Dataset items:
----------------

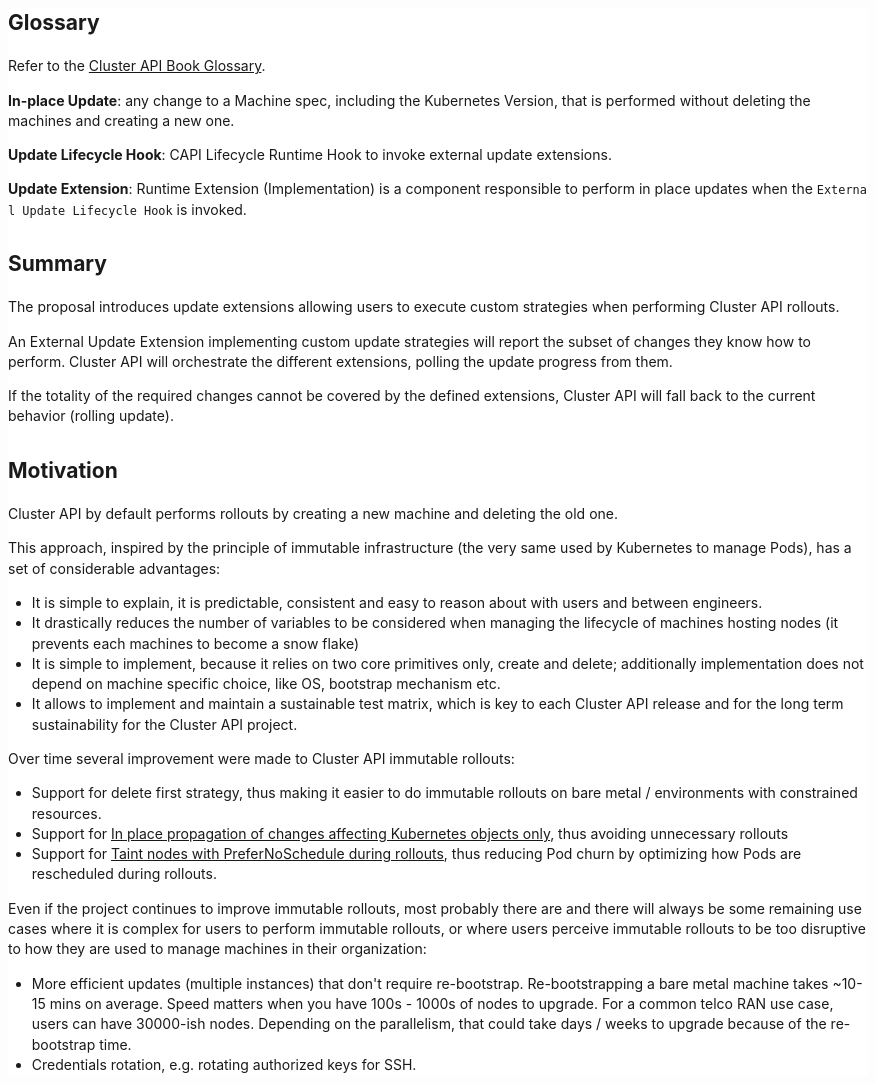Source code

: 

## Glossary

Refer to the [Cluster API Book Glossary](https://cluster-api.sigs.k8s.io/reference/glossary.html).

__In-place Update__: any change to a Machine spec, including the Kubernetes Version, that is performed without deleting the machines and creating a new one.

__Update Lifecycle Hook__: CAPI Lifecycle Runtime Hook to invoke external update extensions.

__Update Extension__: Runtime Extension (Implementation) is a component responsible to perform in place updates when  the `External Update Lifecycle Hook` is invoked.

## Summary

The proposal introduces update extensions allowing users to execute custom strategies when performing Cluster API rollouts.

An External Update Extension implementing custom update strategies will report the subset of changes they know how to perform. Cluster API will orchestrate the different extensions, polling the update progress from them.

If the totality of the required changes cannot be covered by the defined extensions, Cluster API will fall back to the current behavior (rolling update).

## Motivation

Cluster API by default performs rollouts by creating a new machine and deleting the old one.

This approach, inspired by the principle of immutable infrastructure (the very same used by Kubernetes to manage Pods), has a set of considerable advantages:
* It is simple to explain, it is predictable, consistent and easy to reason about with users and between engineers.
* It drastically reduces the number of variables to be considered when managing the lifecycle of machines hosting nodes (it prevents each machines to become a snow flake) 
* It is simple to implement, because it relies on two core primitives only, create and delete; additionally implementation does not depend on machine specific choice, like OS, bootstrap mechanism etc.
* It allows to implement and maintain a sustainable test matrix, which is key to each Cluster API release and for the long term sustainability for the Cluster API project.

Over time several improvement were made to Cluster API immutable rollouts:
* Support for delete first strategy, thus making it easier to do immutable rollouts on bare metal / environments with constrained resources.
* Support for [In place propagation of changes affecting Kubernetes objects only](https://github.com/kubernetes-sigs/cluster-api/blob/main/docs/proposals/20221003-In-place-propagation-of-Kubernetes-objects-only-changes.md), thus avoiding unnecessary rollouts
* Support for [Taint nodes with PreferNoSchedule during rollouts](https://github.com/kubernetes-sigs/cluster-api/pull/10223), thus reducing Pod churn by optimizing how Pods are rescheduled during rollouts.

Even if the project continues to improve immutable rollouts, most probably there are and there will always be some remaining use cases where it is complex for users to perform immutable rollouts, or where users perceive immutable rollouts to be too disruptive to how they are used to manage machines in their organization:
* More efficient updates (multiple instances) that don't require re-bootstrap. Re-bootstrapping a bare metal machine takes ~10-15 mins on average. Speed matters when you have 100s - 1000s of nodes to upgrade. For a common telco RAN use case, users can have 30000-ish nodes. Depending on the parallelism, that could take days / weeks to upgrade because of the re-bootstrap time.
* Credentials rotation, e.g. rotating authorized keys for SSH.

----------------

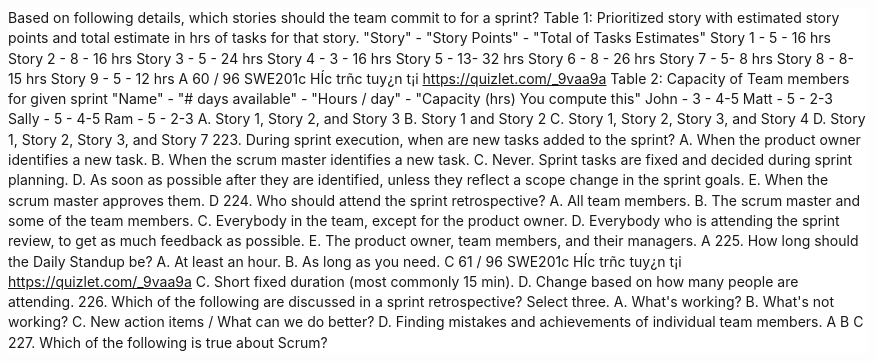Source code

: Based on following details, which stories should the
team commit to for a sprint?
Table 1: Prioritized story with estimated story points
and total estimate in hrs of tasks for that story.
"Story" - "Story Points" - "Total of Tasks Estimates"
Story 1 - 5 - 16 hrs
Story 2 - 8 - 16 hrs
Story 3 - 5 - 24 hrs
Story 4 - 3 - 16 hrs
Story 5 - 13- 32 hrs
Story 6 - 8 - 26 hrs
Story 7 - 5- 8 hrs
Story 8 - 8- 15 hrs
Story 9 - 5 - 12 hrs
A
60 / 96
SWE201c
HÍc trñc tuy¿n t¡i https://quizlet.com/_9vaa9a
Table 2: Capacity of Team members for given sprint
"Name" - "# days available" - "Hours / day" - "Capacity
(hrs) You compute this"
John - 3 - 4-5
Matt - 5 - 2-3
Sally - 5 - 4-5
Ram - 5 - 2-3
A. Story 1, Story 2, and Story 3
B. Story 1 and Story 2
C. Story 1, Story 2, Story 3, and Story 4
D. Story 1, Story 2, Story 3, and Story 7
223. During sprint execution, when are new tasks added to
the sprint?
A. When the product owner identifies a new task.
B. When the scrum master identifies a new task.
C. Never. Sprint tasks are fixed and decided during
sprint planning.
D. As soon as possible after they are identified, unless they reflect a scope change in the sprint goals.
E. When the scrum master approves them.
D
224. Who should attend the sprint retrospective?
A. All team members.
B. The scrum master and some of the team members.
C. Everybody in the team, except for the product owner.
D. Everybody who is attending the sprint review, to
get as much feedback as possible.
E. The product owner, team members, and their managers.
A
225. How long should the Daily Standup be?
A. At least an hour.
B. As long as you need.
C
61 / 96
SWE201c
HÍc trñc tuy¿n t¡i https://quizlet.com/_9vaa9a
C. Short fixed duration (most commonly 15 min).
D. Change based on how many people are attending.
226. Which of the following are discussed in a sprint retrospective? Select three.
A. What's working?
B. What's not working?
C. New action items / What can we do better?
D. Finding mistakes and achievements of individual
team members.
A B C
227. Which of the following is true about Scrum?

----------------

**Exercise:** Output the lines of the records above exactly as they appear, from the line containing "C. Short fixed" through the line containing "227. Which of".

**Exercise solution:**
C. Short fixed duration (most commonly 15 min).
D. Change based on how many people are attending.
226. Which of the following are discussed in a sprint retrospective? Select three.
A. What's working?
B. What's not working?
C. New action items / What can we do better?
D. Finding mistakes and achievements of individual
team members.
A B C
227. Which of the following is true about Scrum?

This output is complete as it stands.